Daily Market Update 10 October 2013 - Yellen helps prevent more sellin’





Daily Market Update 10 October 2013 - Yellen helps prevent more sellin’

There has been no budget breakthrough in the US overnight with the government shutdown set to enter its ninth day early this afternoon.

 

In what was a far closer decision that the markets had first thought, or at least closer than what was immediately communicated following the announcement, the minutes<http://www.federalreserve.gov/monetarypolicy/files/fomcminutes20130918.pdf> of the FOMC’s September 17-18 monetary policy meeting were released overnight with ‘most participants view(ing) their economic projections as broadly consistent with a slowing in the pace of the committee’s purchases of longer-term securities this year and the completion of the program in mid-2014’. On the subject of their forward guidance on rates, something the committee have been criticised for following their decision not to taper purchases, the minutes revealed ‘that the postponement of such an announcement to later in the year or beyond could have significant implications for the effectiveness of communications’ and ‘could potentially undermine the credibility or predictability of monetary policy’ or ‘be perceived as a sign that they had turned more pessimistic about the economic outlook’. Despite those concerns, all of which were voiced by markets following the announcement, ‘all members bar one judged that it would be appropriate for more evidence that (economic) progress would be sustained before adjusting the pace of asset purchases’.

 

US mortgage demand inched higher last week with the MBA mortgage market index increasing 1.3%. Continuing a familiar trend, refinancing, up 2.5%, was able to offset another 0.7% decline in new purchases.

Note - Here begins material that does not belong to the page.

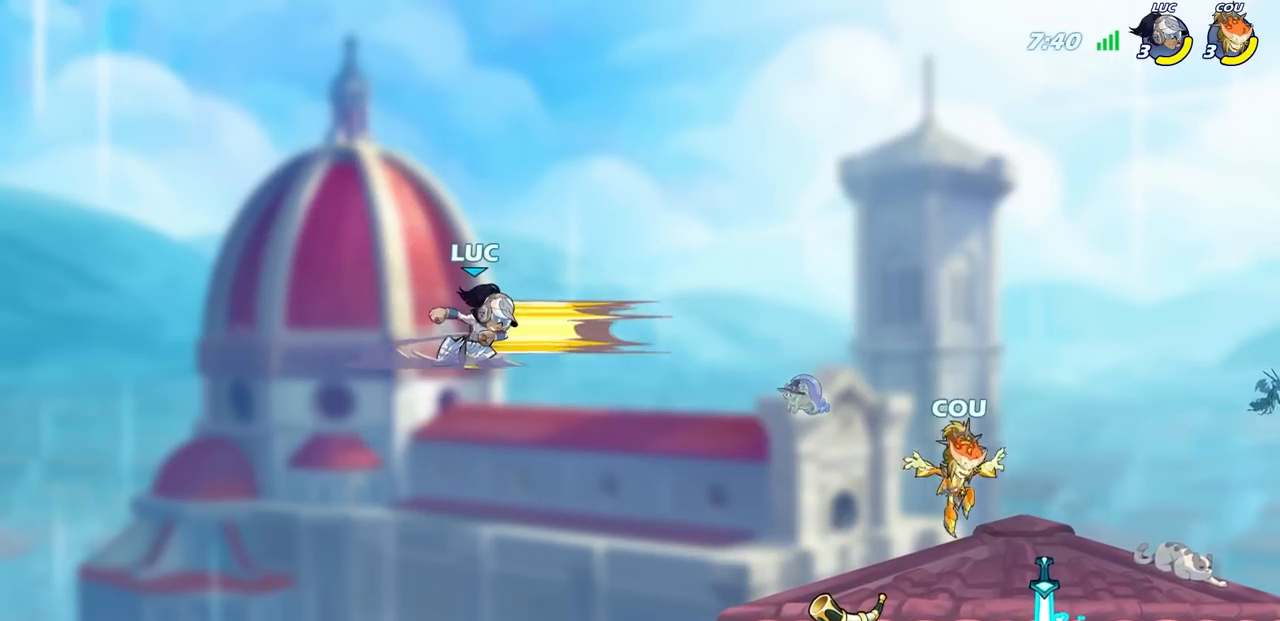
{"buttons": [], "left_stick": "right", "right_stick": "center", "events": [[33, "left_stick", "right"]]}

Perhaps explaining the ongoing improvement, the average 30-year mortgage rate continued to decline, falling 7bps to 4.42%.

 

While their order growth might be contracting, German industrial production bounced strongly in September with an increase of 1.4% reported. The figure was above the upwardly-revised 1.1% decline of August and expectations for an increase of 1% with manufacturing output, up 2.1% thanks to a 4.4% jump in capital goods production, entirely responsible for impressive data beat.

 

UK industrial output fell heavily in August with a decline of 1.1% recorded<http://www.ons.gov.uk/ons/dcp171778_329605.pdf>. The figure missed expectations for an increase of 0.4% and was below the upwardly-revised 0.1% expansion of July with manufacturing, down 1.2% on month, and utilities, -1.9%, the chief catalysts behind the ugly headline miss.

 

Greek deflationary pressures eased in September with an annualised decline of 1.1% reported<http://www.statistics.gr/portal/page/portal/ESYE/BUCKET/A0515/PressReleases/A0515_DKT87_DT_MM_09_2013_01_F_EN.pdf>. The figure was below the 1.3% decrease of August which, for the moment, remains the largest annualised contraction in the history of the survey.

 

The Day Ahead (All times AEST)

 

 Australian stocks look set to slip this morning after outperforming in yesterday’s session with SPI futures pointing to a fall of 23pts on the open. As has been the case in recent weeks, despite heavy falls in crude, base and precious metals overnight, we expect that initial losses will slowly be whittled away over the course of the trading session. While it will be more influential on rates and currency markets, the labour force statistics out at 11.30am will also have an impact, particularly on the consumer discretionary and financial sectors.

 

A largely non-eventful session for the AUDUSD overnight with the pair trading within a relatively thin band between .9420-.9464. Thankfully, at least for those craving some direction, the labour force statistics released at 11.30am will likely see this trading range broken, at least based of recent series volatility, with a strong outcome likely to send the pair scurrying back towards key resistance at .9510 while weak result will see it slide back towards .9400, or potentially even lower, following its release. Support is located at .9415-20, .9400 and .9387 with resistance kicking in at .9464, .9484 and again at .9510.

 

Australian labour force data for September will be released this morning at 11.30am. Economists are looking for an increase in employment of 15k with the unemployment and participation rate holding steady at 5.8% and 65.0% respectively. Given that there was no sharp increase in employment in August, something that usually occurs in the month before a federal election, it wouldn’t surprise to see total employment exceed expectations in September driven by gains in part-time workers.

 

Regional data releases today include bank lending, machine orders and foreign asset purchases from Japan along with New Zealand business PMI. On the policy front, the Bank of Korea conduct their October monetary policy meeting with their key base rate expected be left unchanged at 2.50%.

 

Data releases this evening include US initial jobless claims, Canadian new house prices along with industrial output figures from France and Italy. On the monetary policy front, the Bank of England hold their October MPC meeting with no change in either the bank rate or asset purchase plan expected.